Alcohol Dialogue in Denmark: Content, distribution and development of the programme
Anett Wiingaard, is General Manager at GODA, the social aspects organisation that manages the Talk About Alcohol programme in Denmark. All schools in the country are independently responsible for alcohol education. Schools can rely on external partners such as associations, companies and authorities and in 2008, two thirds of schools organised healthoriented
campaigns or theme days. There are tens of associations that offer cooperation; examples
vary from full-scale material packages for classes, guides for parents’ evenings, educational adventure trails for pupils, a ‘drug bus’ that circulates over the country providing ‘cool’ material, short movies and videos, theatre, comic series, games, competitions and quick polls at class etc.

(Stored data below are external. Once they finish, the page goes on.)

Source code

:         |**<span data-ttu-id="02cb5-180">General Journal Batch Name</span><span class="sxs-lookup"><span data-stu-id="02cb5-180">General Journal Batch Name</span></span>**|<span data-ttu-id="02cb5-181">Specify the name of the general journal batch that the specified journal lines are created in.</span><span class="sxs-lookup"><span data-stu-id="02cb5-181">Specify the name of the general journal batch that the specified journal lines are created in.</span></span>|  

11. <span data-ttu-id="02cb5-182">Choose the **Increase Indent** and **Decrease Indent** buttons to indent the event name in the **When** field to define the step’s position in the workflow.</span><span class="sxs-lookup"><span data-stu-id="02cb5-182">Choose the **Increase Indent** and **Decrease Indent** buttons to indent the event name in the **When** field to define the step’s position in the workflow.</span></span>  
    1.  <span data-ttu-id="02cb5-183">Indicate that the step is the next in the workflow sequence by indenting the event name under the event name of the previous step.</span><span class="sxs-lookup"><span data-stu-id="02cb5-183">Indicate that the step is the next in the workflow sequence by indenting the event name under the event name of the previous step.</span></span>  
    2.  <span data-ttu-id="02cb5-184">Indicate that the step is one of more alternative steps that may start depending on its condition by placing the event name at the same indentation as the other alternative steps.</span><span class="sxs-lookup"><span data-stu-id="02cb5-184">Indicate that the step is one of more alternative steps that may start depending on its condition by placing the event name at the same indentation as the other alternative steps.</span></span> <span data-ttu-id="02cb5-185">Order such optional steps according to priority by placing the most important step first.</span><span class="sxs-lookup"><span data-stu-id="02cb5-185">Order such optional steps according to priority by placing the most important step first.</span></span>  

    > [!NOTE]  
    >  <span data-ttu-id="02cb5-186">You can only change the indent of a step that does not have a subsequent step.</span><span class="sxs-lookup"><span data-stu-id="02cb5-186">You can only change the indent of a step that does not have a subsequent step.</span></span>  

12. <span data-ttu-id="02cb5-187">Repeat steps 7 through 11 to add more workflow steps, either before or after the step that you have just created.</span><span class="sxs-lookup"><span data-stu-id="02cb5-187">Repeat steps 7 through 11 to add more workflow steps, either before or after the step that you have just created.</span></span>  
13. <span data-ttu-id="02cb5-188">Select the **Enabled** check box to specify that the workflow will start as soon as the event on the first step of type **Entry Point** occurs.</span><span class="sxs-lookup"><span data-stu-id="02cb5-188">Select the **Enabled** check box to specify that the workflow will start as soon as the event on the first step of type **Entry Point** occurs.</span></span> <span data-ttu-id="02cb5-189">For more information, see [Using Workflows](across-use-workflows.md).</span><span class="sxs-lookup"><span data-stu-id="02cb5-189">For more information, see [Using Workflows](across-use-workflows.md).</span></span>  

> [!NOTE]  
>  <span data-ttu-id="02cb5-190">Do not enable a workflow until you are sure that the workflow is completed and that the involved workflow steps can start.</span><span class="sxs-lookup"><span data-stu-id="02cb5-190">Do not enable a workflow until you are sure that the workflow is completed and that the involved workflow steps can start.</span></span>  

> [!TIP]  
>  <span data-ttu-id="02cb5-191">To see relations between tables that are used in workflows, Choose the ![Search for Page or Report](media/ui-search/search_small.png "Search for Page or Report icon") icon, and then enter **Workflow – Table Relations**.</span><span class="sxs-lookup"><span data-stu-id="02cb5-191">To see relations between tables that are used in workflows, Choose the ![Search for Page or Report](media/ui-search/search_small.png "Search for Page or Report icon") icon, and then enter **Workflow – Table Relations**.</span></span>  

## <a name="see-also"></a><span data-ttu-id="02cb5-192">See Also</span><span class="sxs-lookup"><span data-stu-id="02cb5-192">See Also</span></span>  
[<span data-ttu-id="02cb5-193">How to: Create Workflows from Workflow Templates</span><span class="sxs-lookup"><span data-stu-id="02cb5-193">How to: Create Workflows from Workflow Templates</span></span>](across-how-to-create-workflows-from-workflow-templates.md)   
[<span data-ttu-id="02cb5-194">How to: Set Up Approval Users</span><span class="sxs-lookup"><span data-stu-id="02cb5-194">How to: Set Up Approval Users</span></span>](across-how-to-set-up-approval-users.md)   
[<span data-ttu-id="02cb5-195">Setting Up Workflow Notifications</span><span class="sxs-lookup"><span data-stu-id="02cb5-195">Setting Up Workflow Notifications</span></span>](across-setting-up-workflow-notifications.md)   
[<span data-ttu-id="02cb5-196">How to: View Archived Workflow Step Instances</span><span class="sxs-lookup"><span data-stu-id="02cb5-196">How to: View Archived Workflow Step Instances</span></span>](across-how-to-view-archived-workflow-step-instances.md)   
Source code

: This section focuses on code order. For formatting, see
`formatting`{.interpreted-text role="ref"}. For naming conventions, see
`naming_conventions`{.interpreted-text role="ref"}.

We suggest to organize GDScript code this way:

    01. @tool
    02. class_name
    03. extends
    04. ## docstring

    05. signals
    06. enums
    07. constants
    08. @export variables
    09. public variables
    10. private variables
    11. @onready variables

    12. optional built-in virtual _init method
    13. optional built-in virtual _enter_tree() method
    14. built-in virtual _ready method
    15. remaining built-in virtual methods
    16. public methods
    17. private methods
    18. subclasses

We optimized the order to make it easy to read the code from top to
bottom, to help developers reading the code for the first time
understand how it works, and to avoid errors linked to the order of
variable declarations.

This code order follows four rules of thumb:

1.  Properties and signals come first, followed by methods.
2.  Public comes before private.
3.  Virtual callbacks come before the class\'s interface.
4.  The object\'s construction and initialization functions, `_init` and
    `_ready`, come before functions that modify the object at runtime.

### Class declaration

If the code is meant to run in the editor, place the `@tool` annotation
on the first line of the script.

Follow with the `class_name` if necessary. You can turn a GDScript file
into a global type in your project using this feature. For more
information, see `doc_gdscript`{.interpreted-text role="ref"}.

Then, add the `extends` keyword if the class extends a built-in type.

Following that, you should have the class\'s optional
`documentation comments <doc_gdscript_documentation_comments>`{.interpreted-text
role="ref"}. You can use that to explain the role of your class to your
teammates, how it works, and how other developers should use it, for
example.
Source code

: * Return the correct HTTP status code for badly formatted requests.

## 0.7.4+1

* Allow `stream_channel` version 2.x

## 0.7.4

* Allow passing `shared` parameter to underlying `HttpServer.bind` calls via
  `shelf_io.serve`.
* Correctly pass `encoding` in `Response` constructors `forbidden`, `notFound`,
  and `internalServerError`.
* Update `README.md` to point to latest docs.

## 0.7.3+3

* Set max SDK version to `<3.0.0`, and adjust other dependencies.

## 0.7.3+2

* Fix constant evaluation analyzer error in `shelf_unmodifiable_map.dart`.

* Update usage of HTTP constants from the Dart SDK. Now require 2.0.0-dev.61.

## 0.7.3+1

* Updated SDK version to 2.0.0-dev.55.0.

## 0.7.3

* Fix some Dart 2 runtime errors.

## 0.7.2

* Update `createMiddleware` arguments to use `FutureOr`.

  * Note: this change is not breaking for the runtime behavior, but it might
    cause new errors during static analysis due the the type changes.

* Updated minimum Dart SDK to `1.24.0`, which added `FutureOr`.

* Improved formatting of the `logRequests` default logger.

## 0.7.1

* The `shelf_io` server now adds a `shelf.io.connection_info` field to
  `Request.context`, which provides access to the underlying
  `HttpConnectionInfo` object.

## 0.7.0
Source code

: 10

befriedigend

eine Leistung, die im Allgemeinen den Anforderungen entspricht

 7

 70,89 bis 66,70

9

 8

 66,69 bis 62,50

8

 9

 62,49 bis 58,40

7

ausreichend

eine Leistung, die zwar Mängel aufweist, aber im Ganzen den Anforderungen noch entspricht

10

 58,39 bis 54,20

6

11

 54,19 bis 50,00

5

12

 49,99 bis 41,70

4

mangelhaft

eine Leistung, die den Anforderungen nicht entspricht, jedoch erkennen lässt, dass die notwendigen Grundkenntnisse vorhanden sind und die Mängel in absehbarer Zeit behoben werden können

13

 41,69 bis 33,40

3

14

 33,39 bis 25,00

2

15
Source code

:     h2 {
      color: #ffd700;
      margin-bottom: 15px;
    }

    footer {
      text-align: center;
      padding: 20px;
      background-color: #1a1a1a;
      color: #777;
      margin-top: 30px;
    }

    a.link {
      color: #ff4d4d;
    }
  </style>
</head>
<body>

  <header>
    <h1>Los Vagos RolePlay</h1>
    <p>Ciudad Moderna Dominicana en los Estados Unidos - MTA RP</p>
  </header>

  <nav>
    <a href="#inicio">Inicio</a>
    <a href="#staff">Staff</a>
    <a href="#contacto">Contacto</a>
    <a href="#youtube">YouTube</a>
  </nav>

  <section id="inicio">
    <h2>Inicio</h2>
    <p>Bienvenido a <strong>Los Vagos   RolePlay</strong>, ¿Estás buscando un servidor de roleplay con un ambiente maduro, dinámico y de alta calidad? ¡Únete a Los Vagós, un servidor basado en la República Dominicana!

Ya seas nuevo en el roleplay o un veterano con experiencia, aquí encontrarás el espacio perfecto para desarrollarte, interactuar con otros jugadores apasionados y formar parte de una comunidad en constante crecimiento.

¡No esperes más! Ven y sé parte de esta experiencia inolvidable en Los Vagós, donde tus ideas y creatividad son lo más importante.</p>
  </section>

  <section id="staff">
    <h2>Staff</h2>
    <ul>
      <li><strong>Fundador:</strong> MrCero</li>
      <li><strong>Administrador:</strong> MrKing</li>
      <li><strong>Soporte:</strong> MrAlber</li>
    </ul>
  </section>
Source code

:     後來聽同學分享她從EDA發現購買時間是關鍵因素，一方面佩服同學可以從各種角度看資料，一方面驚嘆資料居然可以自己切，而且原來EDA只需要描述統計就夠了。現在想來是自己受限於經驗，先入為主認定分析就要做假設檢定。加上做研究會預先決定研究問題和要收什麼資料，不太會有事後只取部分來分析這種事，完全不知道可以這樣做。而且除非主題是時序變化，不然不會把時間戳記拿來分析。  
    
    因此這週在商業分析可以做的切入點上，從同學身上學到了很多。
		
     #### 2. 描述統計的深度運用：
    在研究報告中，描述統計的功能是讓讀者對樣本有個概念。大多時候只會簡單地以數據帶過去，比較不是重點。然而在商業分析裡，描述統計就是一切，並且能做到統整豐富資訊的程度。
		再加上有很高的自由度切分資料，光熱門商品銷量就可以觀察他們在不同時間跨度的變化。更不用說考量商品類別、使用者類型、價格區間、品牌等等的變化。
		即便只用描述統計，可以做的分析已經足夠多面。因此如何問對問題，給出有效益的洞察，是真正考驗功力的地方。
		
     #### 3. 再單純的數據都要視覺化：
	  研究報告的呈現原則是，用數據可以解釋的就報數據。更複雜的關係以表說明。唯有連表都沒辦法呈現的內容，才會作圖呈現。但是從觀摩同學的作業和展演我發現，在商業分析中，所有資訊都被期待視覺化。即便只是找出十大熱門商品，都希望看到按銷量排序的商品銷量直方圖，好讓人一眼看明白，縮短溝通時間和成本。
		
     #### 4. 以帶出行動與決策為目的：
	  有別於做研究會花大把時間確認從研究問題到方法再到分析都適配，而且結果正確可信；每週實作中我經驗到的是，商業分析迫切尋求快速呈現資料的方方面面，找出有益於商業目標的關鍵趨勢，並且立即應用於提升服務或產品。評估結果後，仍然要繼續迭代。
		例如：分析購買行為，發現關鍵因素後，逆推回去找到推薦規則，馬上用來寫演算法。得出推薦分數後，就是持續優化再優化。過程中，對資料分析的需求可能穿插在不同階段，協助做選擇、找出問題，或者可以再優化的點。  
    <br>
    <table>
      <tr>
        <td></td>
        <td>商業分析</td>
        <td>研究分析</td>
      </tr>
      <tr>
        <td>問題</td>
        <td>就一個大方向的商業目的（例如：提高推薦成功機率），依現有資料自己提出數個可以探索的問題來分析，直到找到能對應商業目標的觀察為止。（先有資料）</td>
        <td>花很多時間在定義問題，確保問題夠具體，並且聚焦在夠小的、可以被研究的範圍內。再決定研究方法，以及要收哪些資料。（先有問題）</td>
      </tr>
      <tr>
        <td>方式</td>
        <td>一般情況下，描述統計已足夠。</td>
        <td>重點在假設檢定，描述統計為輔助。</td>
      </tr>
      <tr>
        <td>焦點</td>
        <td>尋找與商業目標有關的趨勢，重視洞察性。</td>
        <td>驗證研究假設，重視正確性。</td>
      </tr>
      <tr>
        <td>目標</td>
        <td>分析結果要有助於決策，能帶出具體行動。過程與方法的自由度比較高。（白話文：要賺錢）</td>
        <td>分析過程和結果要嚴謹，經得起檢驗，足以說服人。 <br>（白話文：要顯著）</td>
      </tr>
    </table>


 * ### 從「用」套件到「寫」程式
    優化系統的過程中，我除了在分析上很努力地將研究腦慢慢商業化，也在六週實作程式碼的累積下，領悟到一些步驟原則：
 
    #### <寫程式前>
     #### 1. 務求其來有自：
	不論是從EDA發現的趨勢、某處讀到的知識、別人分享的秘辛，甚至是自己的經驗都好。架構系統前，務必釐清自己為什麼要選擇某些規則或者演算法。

6,922 copies of the Talk About Alcohol workbook have been ordered by schools (1,500 schools = app. 4 copies each school). There is also a comprehensive website Alcohol Dialogue, which will have an expanded section on organising parent meetings in schools and concrete tools to help teachers to organise constructive meetings for development of a dialogue with parents about setting up rules about alcohol. Finally, the programme is being drawn to the attention of the political system via a newsletter, ministries, education, heath and social committees, as well as members of parliament and to municipal council men.
Drinking context in Denmark
Average alcohol consumption (100% alcohol) last drink episode is very heavy in Denmark, heading the league across Europe:
boys - girls ( Denmark 10.6 cl 8.9 cl, Finland 7.8 cl 7.2 cl, Norway 7.6 cl 6.6 cl)
However, there are some trends moving in the right direction. Regarding alcohol consumption among young people aged 15-16 year old, between 2007 and 2011, the proportion of teenagers who drank at least 20 times in the previous year dropped from 50% to 37% in boys and from 35% to 28% in girls.
The share of boys who were drunk at least 10 times dropped from 21% to 17% (and 16 % to 11% for girls). The percentage of 15-16 year-olds who were not drunk in the past month increased from 49 % to 61% in boys and from 53% to 62% in girls.
The proportion of these teenagers who got drunk more than once or twice last month dropped from 24% to 12% among boys and from 16% to 7.5% among girls i.e The number of young people in Denmark who were drunk more than once or twice during the last month has gone down 50%. Approximately 50,000 children are born each year to a population of 5 million.